Native American Net Play - Company Business and Marketing
Industry Standard, The, Nov 20, 2000 by Tim Mccollum
Stuck with a junked network, GRTI gutted most of the existing facilities and started from scratch. Using $17.2 million in Rural Utilities Service loans, GRTI installed digital switches, ran 117 miles of fiber-optic cable across the reservation, replaced old copper cable in some places and added new wires in previously unserved locations.
"When we started the company, it was so far out of the scheme of things for our community," Nelson says. "The tribe's budget was minimal, and they were barely providing services."
Despite these hurdles, GRTI doubled its subscribers by 1990. Then, with the opening of the casinos in 1995, demand for telephone service exploded. Today, more than half of Gila River households have phones.
Federal assistance has helped GRTI become one of the most successful of the tribally owned telephone companies that have emerged in recent years. Nationally, six Indian telephone companies - five in Arizona - provide phone service on reservations, and these companies have formed their own trade association that lobbies Congress on behalf of tribes and advises other tribes on telecom issues.
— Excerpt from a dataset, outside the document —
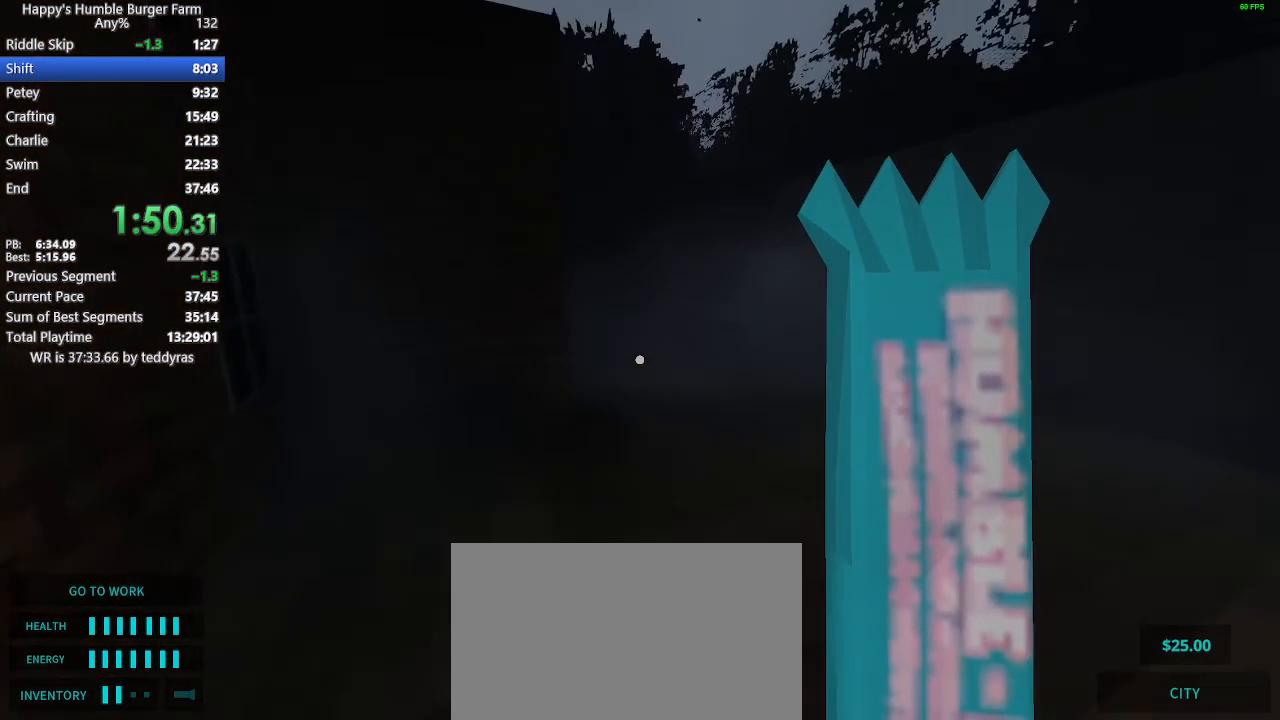
{"keys": ["shift", "w"], "mouse": [], "mouse_move": "still", "events": [[100, "ctrl", "down"], [100, "space", "down"], [283, "space", "up"], [333, "ctrl", "up"]]}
But GRTI's past successes haven't helped it keep up with Gila River's business growth, as an increasing number of companies move onto the reservation. Alcoa, Champion Homes, Home Depot and dozens of smaller firms have set up shop at Lone Butte - the largest tribally owned industrial park in the United States - with more on the way. These companies expect GRT1 to provide broadband voice and data services, T1 lines and DSL. GRTI must also provide modern telecommunications services to the casinos and the tribal government, which has taken over education, health care, public safety and other social services that previously were provided by the federal Bureau of Indian Affairs.
"We have a harder time satisfying businesses," Nelson admits, "because they want the latest technology and they want it soon."
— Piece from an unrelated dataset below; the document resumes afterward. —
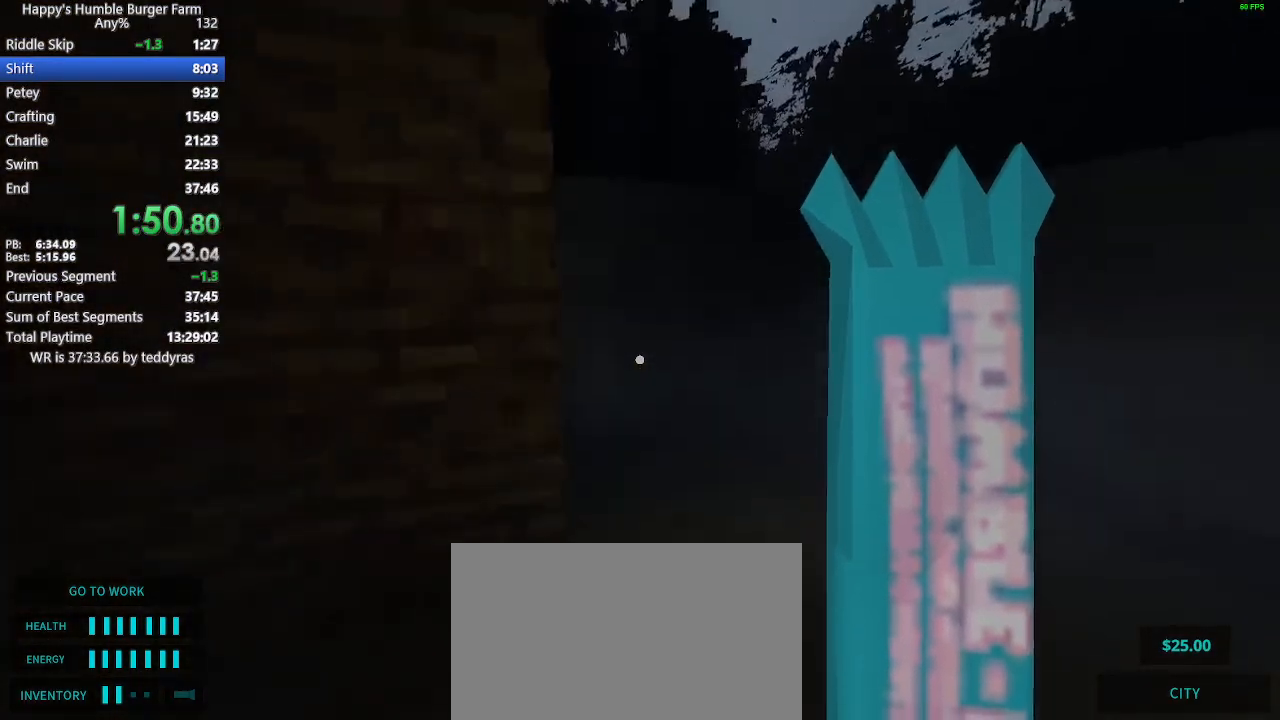
{"keys": ["shift", "w"], "mouse": [], "mouse_move": "left", "events": []}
Like many small phone companies, GRTI was caught off guard by the Internet explosion. Its physical plant and personnel were geared toward voice, not IP, and unlike large carriers, GRTI didn't have the capital necessary to modernize its infrastructure and bring in the skilled people it needed to meet the growing demand. Now there's no choice: If GRTI wants to expand its business - and generate a profit - it must provide Internet services.
"They've only got 3,000 subscribers, and they have to do something to make their business plan profitable," says Erik Wilson, president of Phoenix International Teleport, a satellite telecommunications company that opened last year on the reservation. "The business market is where the money is, and they're going to have to go outside the reservation to capture that market."
GRTI has an agreement pending with cable giant Cox Communications to build two fiber rings on the reservation that would give GRTI the infrastructure to serve business customers. In return, GRTI will provide the link between Cox's broadband cable TV network in Phoenix and new housing subdivisions under construction south of the reservation.